There is a very natural proof that the product of path-connected spaces is path-connected:
Let $X=\prod_{i\in I}X_i$ be a product of path-connected spaces $X_i$. Given $(x_i)_{i\in I},(y_i)_{i\in I}\in X$, by assumption for each $i$ there is a path $\gamma_i$ from $x_i$ to $y_i$. Then the function $\gamma(t)=(\gamma_i(t))_{i\in I}$ is a path from $(x_i)_{i\in I}$ to $(y_i)_{i\in I}$.
This proof uses the (full) axiom of choice in the selection of the $\gamma_i$'s. Now what I would like to know is whether, as with Tychonoff's theorem, you can recover AC from this statement.
Yes! Assume that any product of path-connected spaces is path-connected. Let $(X_i)_{i\in I}$ be an arbitrary collection of nonempty sets. We want to demonstrate a choice function on $(X_i)$.
Equip $X_i$ with the discrete topology. Let $SX_i$ be the suspension of $X_i$: explicitly, this is the quotient of $X_i\times[0,1]$ by collapsing the edges $X_i\times\{0\}$ and $X_i\times \{1\}$ to points we will call $0_i$ and $1_i$. Since $X_i$ is nonempty, $SX_i$ is path-connected. Now by assumption, $\prod_iSX_i$ is path-connected.
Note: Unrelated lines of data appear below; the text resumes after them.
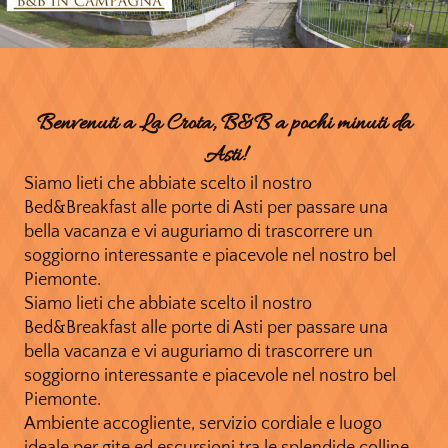
Benvenuti a La Crota, B&B a pochi minuti da
Asti!
Siamo lieti che abbiate scelto il nostro
Bed&Breakfast alle porte di Asti per passare una
bella vacanza e vi auguriamo di trascorrere un
soggiorno interessante e piacevole nel nostro bel
Piemonte.
Siamo lieti che abbiate scelto il nostro
Bed&Breakfast alle porte di Asti per passare una
bella vacanza e vi auguriamo di trascorrere un
soggiorno interessante e piacevole nel nostro bel
Piemonte.
Ambiente accogliente, servizio cordiale e luogo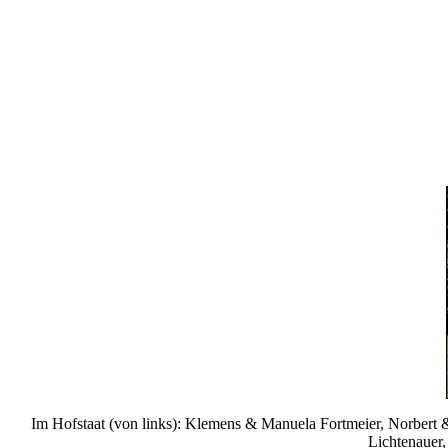
Im Hofstaat (von links): Klemens & Manuela Fortmeier, Norbert &
Lichtenauer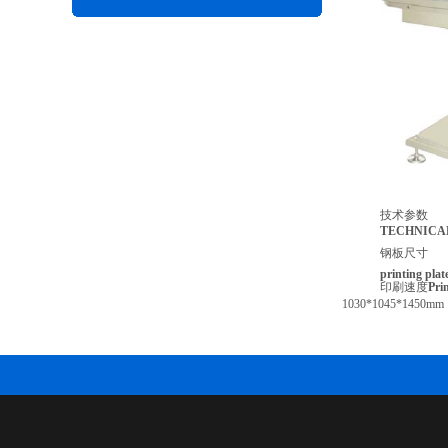
技术参数
TECHNICA
钢板尺寸
printing
plat
印刷速度
Pri
1030*1045*1450mm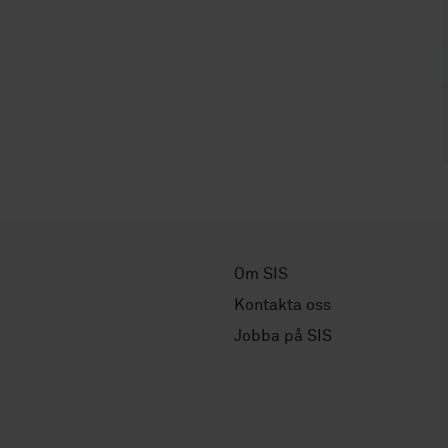
Om SIS
Kontakta oss
Jobba på SIS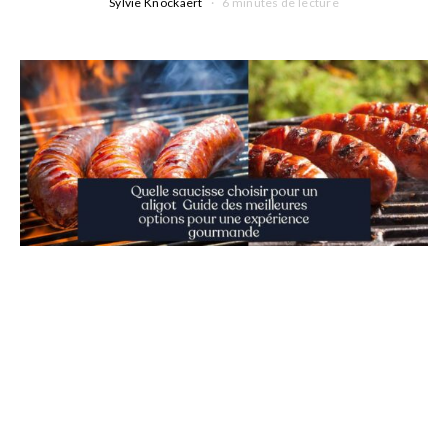
Sylvie Knockaert
6 minutes de lecture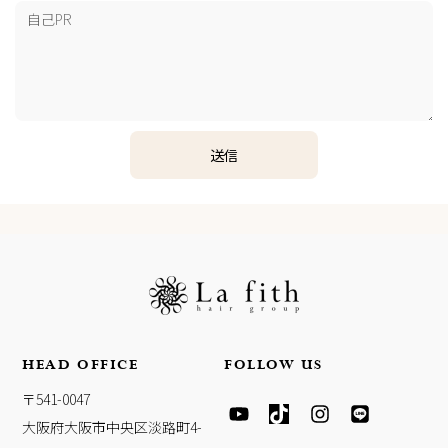
送信
HEAD OFFICE
FOLLOW US
Y
T
I
L
〒541-0047
O
I
N
I
大阪府大阪市中央区淡路町4-
U
K
S
N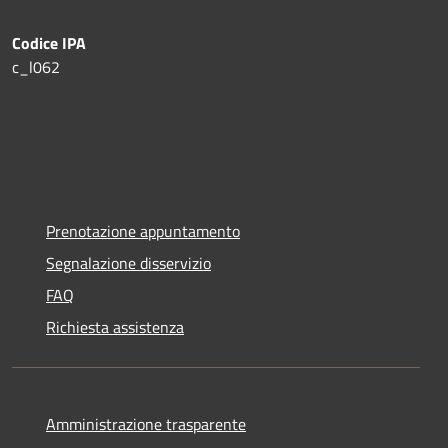
Codice IPA
c_l062
Prenotazione appuntamento
Segnalazione disservizio
FAQ
Richiesta assistenza
Amministrazione trasparente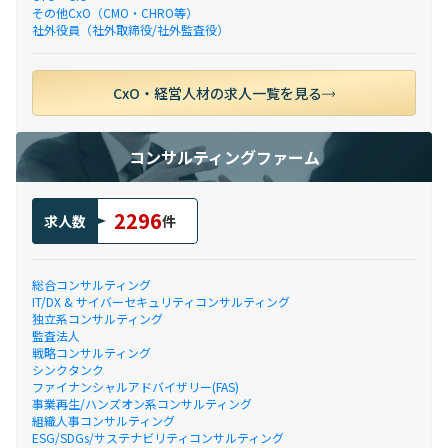
その他CxO（CMO・CHRO等）
社外役員（社外取締役/社外監査役）
CxO・経営人材の求人一覧を見る
コンサルティングファーム
2296
求人数
件
総合コンサルティング
IT/DX & サイバーセキュリティコンサルティング
独立系コンサルティング
監査法人
戦略コンサルティング
シンクタンク
ファイナンシャルアドバイザリー(FAS)
事業再生/ハンズオン系コンサルティング
組織人事コンサルティング
ESG/SDGs/サステナビリティコンサルティング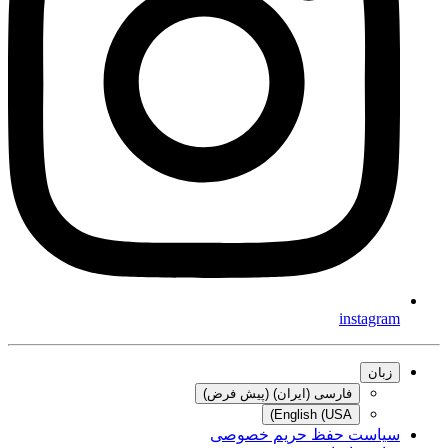
instagram
زبان
فارسی (ایران) (پیش فرض)
English (USA)
سیاست حفظ حریم خصوصی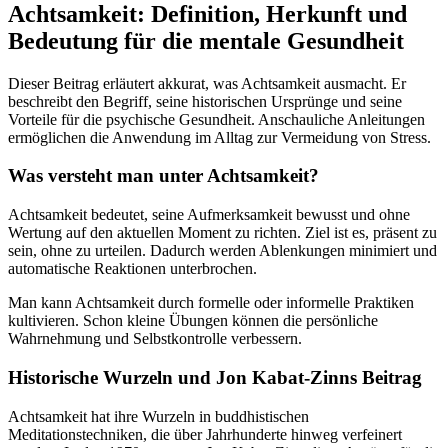
Achtsamkeit: Definition, Herkunft und
Bedeutung für die mentale Gesundheit
Dieser Beitrag erläutert akkurat, was Achtsamkeit ausmacht. Er
beschreibt den Begriff, seine historischen Ursprünge und seine
Vorteile für die psychische Gesundheit. Anschauliche Anleitungen
ermöglichen die Anwendung im Alltag zur Vermeidung von Stress.
Was versteht man unter Achtsamkeit?
Achtsamkeit bedeutet, seine Aufmerksamkeit bewusst und ohne
Wertung auf den aktuellen Moment zu richten. Ziel ist es, präsent zu
sein, ohne zu urteilen. Dadurch werden Ablenkungen minimiert und
automatische Reaktionen unterbrochen.
Man kann Achtsamkeit durch formelle oder informelle Praktiken
kultivieren. Schon kleine Übungen können die persönliche
Wahrnehmung und Selbstkontrolle verbessern.
Historische Wurzeln und Jon Kabat‑Zinns Beitrag
Achtsamkeit hat ihre Wurzeln in buddhistischen
Meditationstechniken, die über Jahrhunderte hinweg verfeinert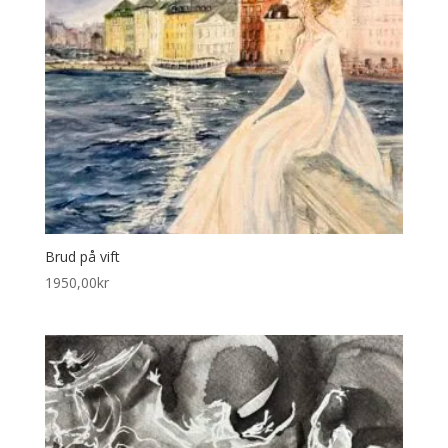
Brud på vift
1950,00
kr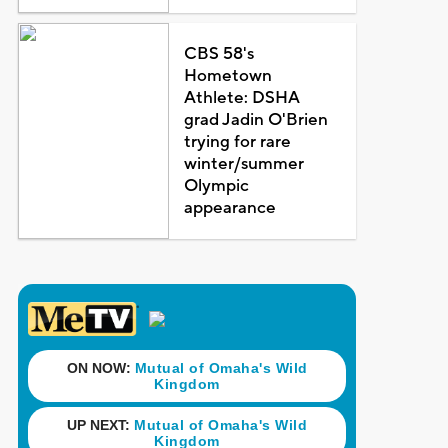
CBS 58's
Hometown
Athlete: DSHA
grad Jadin O'Brien
trying for rare
winter/summer
Olympic
appearance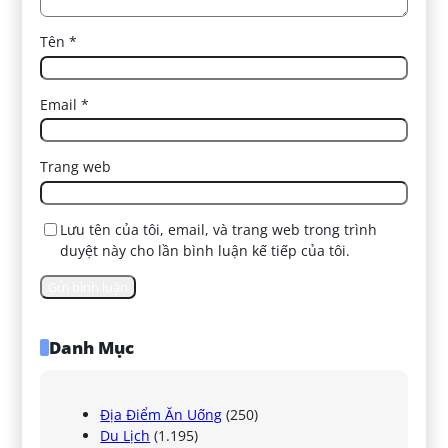
Tên
*
Email
*
Trang web
Lưu tên của tôi, email, và trang web trong trình
duyệt này cho lần bình luận kế tiếp của tôi.
Danh Mục
Địa Điểm Ăn Uống
(250)
Du Lịch
(1.195)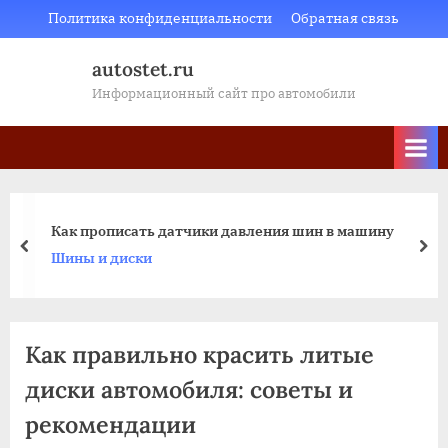
Skip
Политика конфиденциальности
Обратная связь
to
autostet.ru
content
Информационный сайт про автомобили
Как прописать датчики давления шин в машину
пред
да
Шины и диски
Как правильно красить литые
диски автомобиля: советы и
рекомендации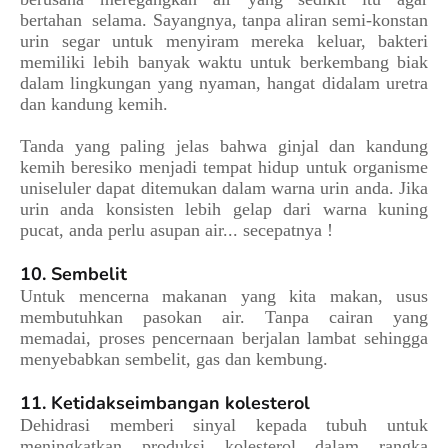
bertahan selama. Sayangnya, tanpa aliran semi-konstan
urin segar untuk menyiram mereka keluar, bakteri
memiliki lebih banyak waktu untuk berkembang biak
dalam lingkungan yang nyaman, hangat didalam uretra
dan kandung kemih.
Tanda yang paling jelas bahwa ginjal dan kandung
kemih beresiko menjadi tempat hidup untuk organisme
uniseluler dapat ditemukan dalam warna urin anda. Jika
urin anda konsisten lebih gelap dari warna kuning
pucat, anda perlu asupan air... secepatnya !
10. Sembelit
Untuk mencerna makanan yang kita makan, usus
membutuhkan pasokan air. Tanpa cairan yang
memadai, proses pencernaan berjalan lambat sehingga
menyebabkan sembelit, gas dan kembung.
11. Ketidakseimbangan kolesterol
Dehidrasi memberi sinyal kepada tubuh untuk
meningkatkan produksi kolesterol dalam rangka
Let $\gamma:[0,1]\to\prod_iSX_i$ be a path from $\prod_i0_i$ to $\prod_i1_i$. I claim that $\gamma$ defines a choice function, as follows.
Let $\gamma_i:[0,1]\to SX_i$ be the induced path on $SX_i$. Let $t_i\in(0,1)$ be the least time such that the second coordinate of $\gamma_i(t_i)$ equals $1/2$. The first coordinate of $\gamma_i(t_i)$ is an element $x_i\in X_i$. We're done: $i\mapsto x_i$ is our choice function.